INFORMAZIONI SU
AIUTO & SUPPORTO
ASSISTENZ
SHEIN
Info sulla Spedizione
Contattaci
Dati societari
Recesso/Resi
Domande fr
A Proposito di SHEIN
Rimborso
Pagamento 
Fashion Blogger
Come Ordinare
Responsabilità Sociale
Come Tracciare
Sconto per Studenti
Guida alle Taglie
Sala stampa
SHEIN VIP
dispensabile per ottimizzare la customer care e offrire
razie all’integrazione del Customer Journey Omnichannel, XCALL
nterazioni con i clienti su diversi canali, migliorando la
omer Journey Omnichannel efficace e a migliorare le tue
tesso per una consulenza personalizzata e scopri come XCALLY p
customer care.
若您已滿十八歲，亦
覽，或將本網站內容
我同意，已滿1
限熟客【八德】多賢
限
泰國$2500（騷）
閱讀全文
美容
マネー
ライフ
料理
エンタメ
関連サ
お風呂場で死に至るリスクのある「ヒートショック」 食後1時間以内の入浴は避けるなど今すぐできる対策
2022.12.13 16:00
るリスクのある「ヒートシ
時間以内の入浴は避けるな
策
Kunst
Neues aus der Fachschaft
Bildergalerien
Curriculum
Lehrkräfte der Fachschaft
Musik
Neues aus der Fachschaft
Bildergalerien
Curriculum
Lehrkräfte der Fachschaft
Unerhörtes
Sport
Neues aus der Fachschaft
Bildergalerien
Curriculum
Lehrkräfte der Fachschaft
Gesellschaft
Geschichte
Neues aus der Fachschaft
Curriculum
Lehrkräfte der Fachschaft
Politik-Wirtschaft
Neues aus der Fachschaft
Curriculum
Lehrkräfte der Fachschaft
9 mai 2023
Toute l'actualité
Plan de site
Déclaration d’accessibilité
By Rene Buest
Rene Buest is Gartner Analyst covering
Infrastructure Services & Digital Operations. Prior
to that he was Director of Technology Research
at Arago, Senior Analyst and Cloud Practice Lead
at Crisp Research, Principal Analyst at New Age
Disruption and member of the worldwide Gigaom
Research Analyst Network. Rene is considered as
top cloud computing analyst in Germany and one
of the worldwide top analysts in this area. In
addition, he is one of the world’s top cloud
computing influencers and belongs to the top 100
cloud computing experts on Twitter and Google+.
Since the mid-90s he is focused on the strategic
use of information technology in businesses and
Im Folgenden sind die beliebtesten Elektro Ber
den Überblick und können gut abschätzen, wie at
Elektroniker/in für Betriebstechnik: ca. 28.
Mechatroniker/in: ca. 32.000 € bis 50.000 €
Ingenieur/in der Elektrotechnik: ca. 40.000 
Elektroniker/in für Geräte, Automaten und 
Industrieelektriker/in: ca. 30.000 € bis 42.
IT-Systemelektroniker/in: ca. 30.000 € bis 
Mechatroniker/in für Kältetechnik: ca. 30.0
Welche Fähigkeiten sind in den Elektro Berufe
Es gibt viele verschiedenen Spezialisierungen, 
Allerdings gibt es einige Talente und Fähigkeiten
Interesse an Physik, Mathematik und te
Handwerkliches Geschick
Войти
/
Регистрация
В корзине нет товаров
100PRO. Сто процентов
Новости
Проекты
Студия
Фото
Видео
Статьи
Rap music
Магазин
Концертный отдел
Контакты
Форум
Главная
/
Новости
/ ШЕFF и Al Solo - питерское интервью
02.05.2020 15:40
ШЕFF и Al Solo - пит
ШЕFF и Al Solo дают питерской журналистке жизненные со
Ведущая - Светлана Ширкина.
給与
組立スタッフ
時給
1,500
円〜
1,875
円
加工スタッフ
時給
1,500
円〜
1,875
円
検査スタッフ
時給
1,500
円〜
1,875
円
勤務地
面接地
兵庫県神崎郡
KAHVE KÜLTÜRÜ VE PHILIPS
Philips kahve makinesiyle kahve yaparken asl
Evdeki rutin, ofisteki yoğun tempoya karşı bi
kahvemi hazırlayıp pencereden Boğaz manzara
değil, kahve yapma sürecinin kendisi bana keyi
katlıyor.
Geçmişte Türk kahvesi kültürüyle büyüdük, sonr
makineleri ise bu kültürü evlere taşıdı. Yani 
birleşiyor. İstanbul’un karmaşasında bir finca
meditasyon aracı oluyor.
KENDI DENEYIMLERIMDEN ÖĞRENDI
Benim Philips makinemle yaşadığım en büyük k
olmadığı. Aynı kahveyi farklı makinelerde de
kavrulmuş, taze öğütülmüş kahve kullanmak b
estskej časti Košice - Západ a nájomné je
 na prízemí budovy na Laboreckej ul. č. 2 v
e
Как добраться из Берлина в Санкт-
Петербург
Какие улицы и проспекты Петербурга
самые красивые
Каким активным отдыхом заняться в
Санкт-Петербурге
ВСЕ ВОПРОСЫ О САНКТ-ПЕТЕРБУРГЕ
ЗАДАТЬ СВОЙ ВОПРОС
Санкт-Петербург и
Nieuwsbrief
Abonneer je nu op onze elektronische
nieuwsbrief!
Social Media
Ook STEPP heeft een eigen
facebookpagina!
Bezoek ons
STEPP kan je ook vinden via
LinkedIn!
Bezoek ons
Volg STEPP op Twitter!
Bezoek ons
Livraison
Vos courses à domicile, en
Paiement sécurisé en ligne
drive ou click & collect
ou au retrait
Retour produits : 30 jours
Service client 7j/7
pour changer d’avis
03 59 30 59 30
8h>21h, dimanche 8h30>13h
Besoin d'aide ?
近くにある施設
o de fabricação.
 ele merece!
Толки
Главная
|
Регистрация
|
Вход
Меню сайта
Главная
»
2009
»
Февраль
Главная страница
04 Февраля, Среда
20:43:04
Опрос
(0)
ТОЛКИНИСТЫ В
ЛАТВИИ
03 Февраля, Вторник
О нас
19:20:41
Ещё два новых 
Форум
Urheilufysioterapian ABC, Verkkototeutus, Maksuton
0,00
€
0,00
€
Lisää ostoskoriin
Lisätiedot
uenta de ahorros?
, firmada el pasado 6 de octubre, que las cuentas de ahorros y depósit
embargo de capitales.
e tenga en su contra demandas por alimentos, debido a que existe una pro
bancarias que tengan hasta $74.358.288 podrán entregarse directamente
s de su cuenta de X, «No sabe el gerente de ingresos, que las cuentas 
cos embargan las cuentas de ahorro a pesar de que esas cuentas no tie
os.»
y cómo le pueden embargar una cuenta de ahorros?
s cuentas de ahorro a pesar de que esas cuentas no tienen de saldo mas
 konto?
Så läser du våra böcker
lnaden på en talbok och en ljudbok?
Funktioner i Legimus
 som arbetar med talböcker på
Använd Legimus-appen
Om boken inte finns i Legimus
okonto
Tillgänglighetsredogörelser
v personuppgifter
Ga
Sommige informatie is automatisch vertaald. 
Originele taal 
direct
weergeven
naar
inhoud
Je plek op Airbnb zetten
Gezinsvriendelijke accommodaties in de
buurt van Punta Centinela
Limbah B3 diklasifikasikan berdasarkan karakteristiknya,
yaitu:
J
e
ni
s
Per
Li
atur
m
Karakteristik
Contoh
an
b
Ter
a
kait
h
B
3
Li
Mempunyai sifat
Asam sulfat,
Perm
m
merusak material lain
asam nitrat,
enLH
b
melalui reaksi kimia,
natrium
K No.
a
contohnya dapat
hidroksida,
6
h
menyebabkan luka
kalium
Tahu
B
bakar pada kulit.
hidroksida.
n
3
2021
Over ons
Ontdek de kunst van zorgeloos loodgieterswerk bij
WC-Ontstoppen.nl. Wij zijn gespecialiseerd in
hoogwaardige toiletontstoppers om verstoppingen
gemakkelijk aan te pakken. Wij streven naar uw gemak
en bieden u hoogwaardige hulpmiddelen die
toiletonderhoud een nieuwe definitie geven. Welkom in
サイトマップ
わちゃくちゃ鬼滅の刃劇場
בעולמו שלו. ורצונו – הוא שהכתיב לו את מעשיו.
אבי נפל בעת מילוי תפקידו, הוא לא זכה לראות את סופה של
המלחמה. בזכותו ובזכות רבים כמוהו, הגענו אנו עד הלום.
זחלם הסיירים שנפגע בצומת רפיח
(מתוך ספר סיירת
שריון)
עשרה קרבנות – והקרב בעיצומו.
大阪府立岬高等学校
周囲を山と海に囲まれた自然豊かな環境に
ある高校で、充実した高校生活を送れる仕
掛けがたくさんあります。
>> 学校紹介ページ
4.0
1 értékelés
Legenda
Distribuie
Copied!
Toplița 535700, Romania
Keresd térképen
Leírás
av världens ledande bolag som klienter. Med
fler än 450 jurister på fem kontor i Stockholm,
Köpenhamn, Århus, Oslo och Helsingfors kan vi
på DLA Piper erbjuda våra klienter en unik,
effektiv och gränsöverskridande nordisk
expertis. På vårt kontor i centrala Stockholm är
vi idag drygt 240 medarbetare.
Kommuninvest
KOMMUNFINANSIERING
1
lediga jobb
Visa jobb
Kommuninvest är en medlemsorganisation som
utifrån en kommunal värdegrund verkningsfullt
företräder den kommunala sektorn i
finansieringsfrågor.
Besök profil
● ● ● ●
What is needed: Copy out, character for character, everything from the start of the records down through the line containing "Mechatroniker/in: ca. 32.000 € bis 50.000 €", with that line included.

Answer section:
INFORMAZIONI SU
AIUTO & SUPPORTO
ASSISTENZ
SHEIN
Info sulla Spedizione
Contattaci
Dati societari
Recesso/Resi
Domande fr
A Proposito di SHEIN
Rimborso
Pagamento 
Fashion Blogger
Come Ordinare
Responsabilità Sociale
Come Tracciare
Sconto per Studenti
Guida alle Taglie
Sala stampa
SHEIN VIP
dispensabile per ottimizzare la customer care e offrire
razie all’integrazione del Customer Journey Omnichannel, XCALL
nterazioni con i clienti su diversi canali, migliorando la
omer Journey Omnichannel efficace e a migliorare le tue
tesso per una consulenza personalizzata e scopri come XCALLY p
customer care.
若您已滿十八歲，亦
覽，或將本網站內容
我同意，已滿1
限熟客【八德】多賢
限
泰國$2500（騷）
閱讀全文
美容
マネー
ライフ
料理
エンタメ
関連サ
お風呂場で死に至るリスクのある「ヒートショック」 食後1時間以内の入浴は避けるなど今すぐできる対策
2022.12.13 16:00
るリスクのある「ヒートシ
時間以内の入浴は避けるな
策
Kunst
Neues aus der Fachschaft
Bildergalerien
Curriculum
Lehrkräfte der Fachschaft
Musik
Neues aus der Fachschaft
Bildergalerien
Curriculum
Lehrkräfte der Fachschaft
Unerhörtes
Sport
Neues aus der Fachschaft
Bildergalerien
Curriculum
Lehrkräfte der Fachschaft
Gesellschaft
Geschichte
Neues aus der Fachschaft
Curriculum
Lehrkräfte der Fachschaft
Politik-Wirtschaft
Neues aus der Fachschaft
Curriculum
Lehrkräfte der Fachschaft
9 mai 2023
Toute l'actualité
Plan de site
Déclaration d’accessibilité
By Rene Buest
Rene Buest is Gartner Analyst covering
Infrastructure Services & Digital Operations. Prior
to that he was Director of Technology Research
at Arago, Senior Analyst and Cloud Practice Lead
at Crisp Research, Principal Analyst at New Age
Disruption and member of the worldwide Gigaom
Research Analyst Network. Rene is considered as
top cloud computing analyst in Germany and one
of the worldwide top analysts in this area. In
addition, he is one of the world’s top cloud
computing influencers and belongs to the top 100
cloud computing experts on Twitter and Google+.
Since the mid-90s he is focused on the strategic
use of information technology in businesses and
Im Folgenden sind die beliebtesten Elektro Ber
den Überblick und können gut abschätzen, wie at
Elektroniker/in für Betriebstechnik: ca. 28.
Mechatroniker/in: ca. 32.000 € bis 50.000 €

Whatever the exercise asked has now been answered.